**** Source material

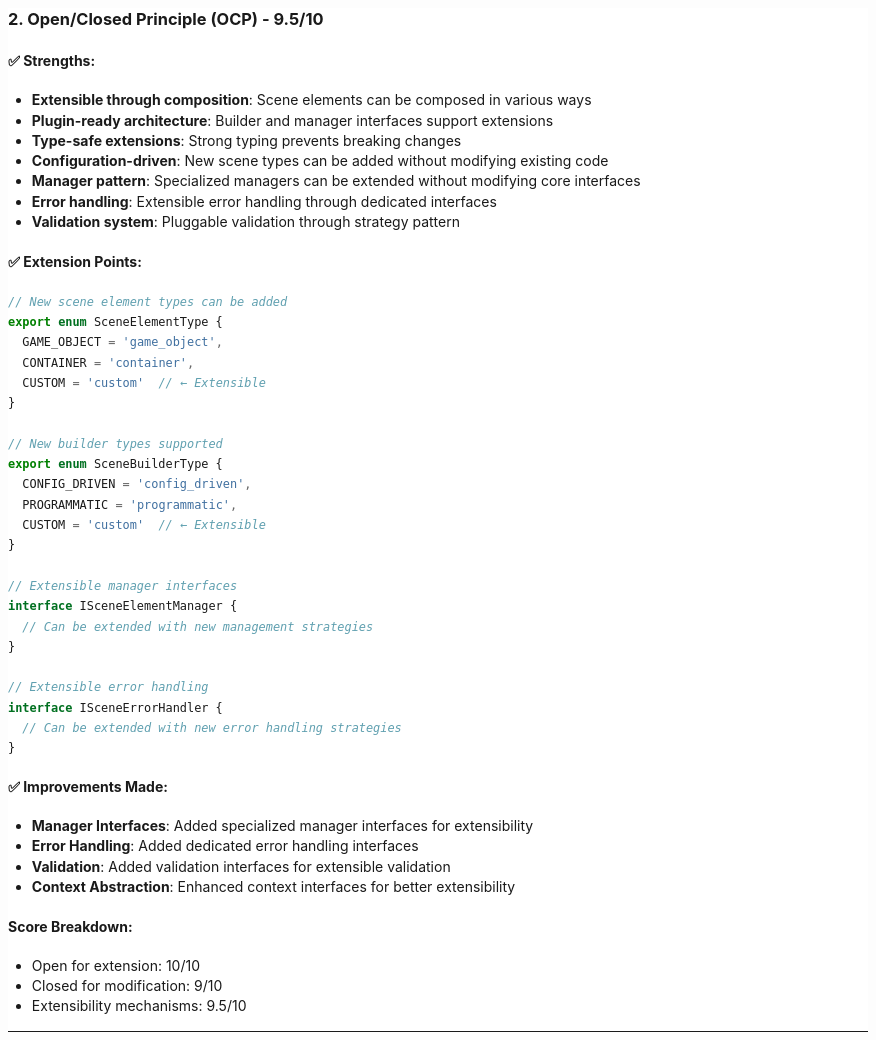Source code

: 
### 2. Open/Closed Principle (OCP) - 9.5/10

#### ✅ **Strengths:**
- **Extensible through composition**: Scene elements can be composed in various ways
- **Plugin-ready architecture**: Builder and manager interfaces support extensions
- **Type-safe extensions**: Strong typing prevents breaking changes
- **Configuration-driven**: New scene types can be added without modifying existing code
- **Manager pattern**: Specialized managers can be extended without modifying core interfaces
- **Error handling**: Extensible error handling through dedicated interfaces
- **Validation system**: Pluggable validation through strategy pattern

#### ✅ **Extension Points:**
```typescript
// New scene element types can be added
export enum SceneElementType {
  GAME_OBJECT = 'game_object',
  CONTAINER = 'container',
  CUSTOM = 'custom'  // ← Extensible
}

// New builder types supported
export enum SceneBuilderType {
  CONFIG_DRIVEN = 'config_driven',
  PROGRAMMATIC = 'programmatic',
  CUSTOM = 'custom'  // ← Extensible
}

// Extensible manager interfaces
interface ISceneElementManager {
  // Can be extended with new management strategies
}

// Extensible error handling
interface ISceneErrorHandler {
  // Can be extended with new error handling strategies
}
```

#### ✅ **Improvements Made:**
- **Manager Interfaces**: Added specialized manager interfaces for extensibility
- **Error Handling**: Added dedicated error handling interfaces
- **Validation**: Added validation interfaces for extensible validation
- **Context Abstraction**: Enhanced context interfaces for better extensibility

#### **Score Breakdown:**
- Open for extension: 10/10
- Closed for modification: 9/10
- Extensibility mechanisms: 9.5/10

---

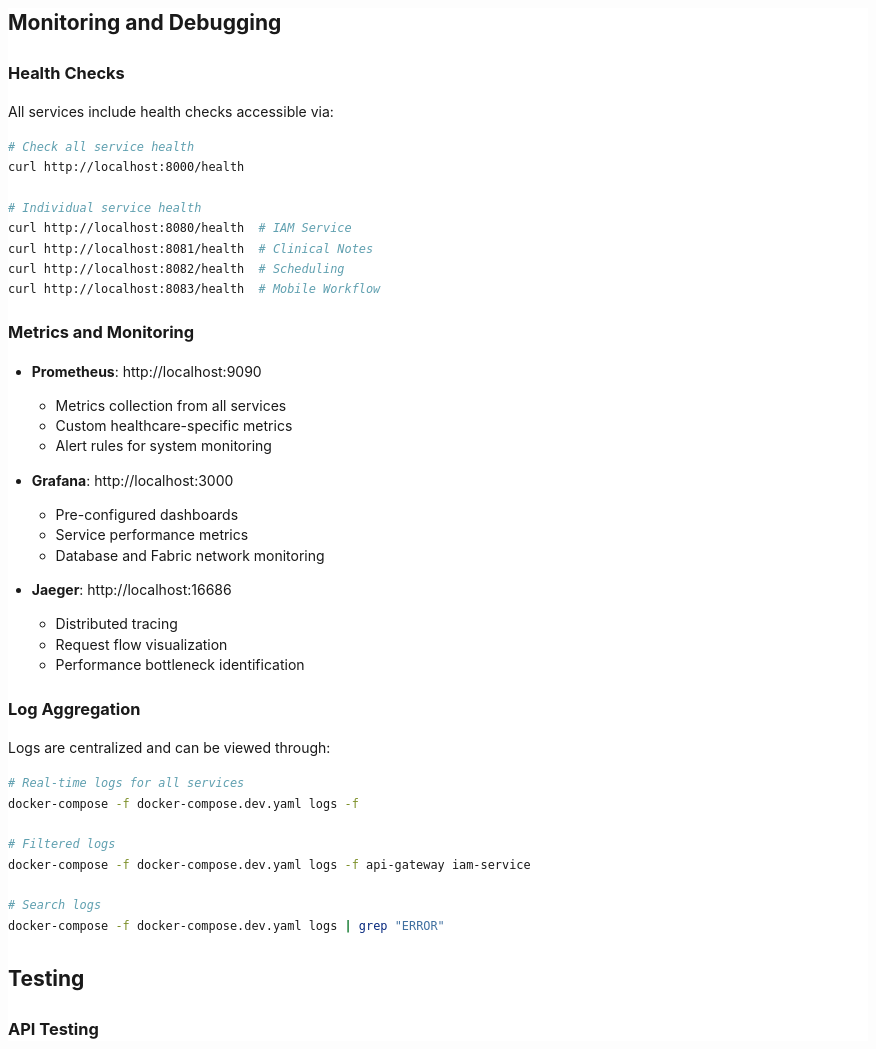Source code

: ## Monitoring and Debugging

### Health Checks

All services include health checks accessible via:

```bash
# Check all service health
curl http://localhost:8000/health

# Individual service health
curl http://localhost:8080/health  # IAM Service
curl http://localhost:8081/health  # Clinical Notes
curl http://localhost:8082/health  # Scheduling
curl http://localhost:8083/health  # Mobile Workflow
```

### Metrics and Monitoring

- **Prometheus**: http://localhost:9090
  - Metrics collection from all services
  - Custom healthcare-specific metrics
  - Alert rules for system monitoring

- **Grafana**: http://localhost:3000
  - Pre-configured dashboards
  - Service performance metrics
  - Database and Fabric network monitoring

- **Jaeger**: http://localhost:16686
  - Distributed tracing
  - Request flow visualization
  - Performance bottleneck identification

### Log Aggregation

Logs are centralized and can be viewed through:

```bash
# Real-time logs for all services
docker-compose -f docker-compose.dev.yaml logs -f

# Filtered logs
docker-compose -f docker-compose.dev.yaml logs -f api-gateway iam-service

# Search logs
docker-compose -f docker-compose.dev.yaml logs | grep "ERROR"
```

## Testing

### API Testing
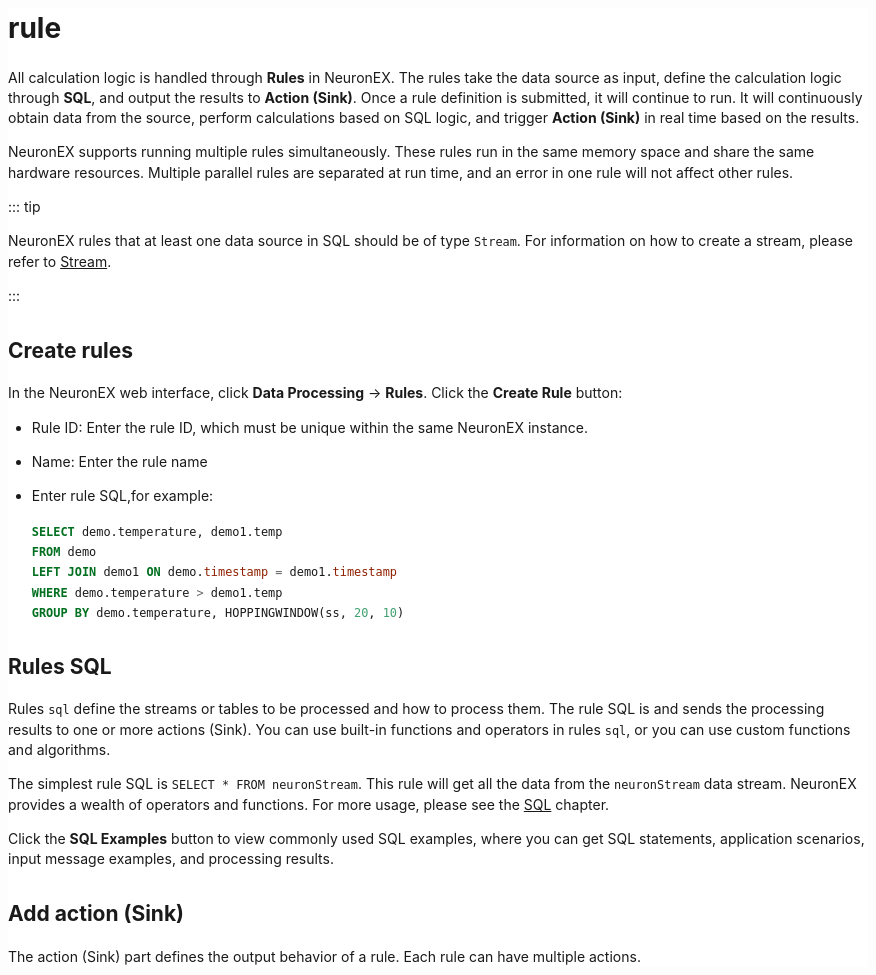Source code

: # rule

All calculation logic is handled through **Rules** in NeuronEX. The rules take the data source as input, define the calculation logic through **SQL**, and output the results to **Action (Sink)**. Once a rule definition is submitted, it will continue to run. It will continuously obtain data from the source, perform calculations based on SQL logic, and trigger **Action (Sink)** in real time based on the results.

NeuronEX supports running multiple rules simultaneously. These rules run in the same memory space and share the same hardware resources. Multiple parallel rules are separated at run time, and an error in one rule will not affect other rules.

::: tip

NeuronEX rules that at least one data source in SQL should be of type `Stream`. For information on how to create a stream, please refer to [Stream](./stream.md).

:::


## Create rules

In the NeuronEX web interface, click **Data Processing** -> **Rules**. Click the **Create Rule** button:

- Rule ID: Enter the rule ID, which must be unique within the same NeuronEX instance.

- Name: Enter the rule name

- Enter rule SQL,for example:

   ```sql
   SELECT demo.temperature, demo1.temp
   FROM demo
   LEFT JOIN demo1 ON demo.timestamp = demo1.timestamp
   WHERE demo.temperature > demo1.temp
   GROUP BY demo.temperature, HOPPINGWINDOW(ss, 20, 10)
   ```

## Rules SQL

Rules `sql` define the streams or tables to be processed and how to process them. The rule SQL is and sends the processing results to one or more actions (Sink). You can use built-in functions and operators in rules `sql`, or you can use custom functions and algorithms.

The simplest rule SQL is `SELECT * FROM neuronStream`. This rule will get all the data from the `neuronStream` data stream. NeuronEX provides a wealth of operators and functions. For more usage, please see the [SQL](./sqls/overview.md) chapter.

Click the **SQL Examples** button to view commonly used SQL examples, where you can get SQL statements, application scenarios, input message examples, and processing results.

## Add action (Sink)

The action (Sink) part defines the output behavior of a rule. Each rule can have multiple actions.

********

__Task instructions__
Reproduce the material above from its first line through the line containing "- **Plugin-ready architecture**: Builder", both ends included, and skip every picture.

__Response__
Source code

: 
### 2. Open/Closed Principle (OCP) - 9.5/10

#### ✅ **Strengths:**
- **Extensible through composition**: Scene elements can be composed in various ways
- **Plugin-ready architecture**: Builder and manager interfaces support extensions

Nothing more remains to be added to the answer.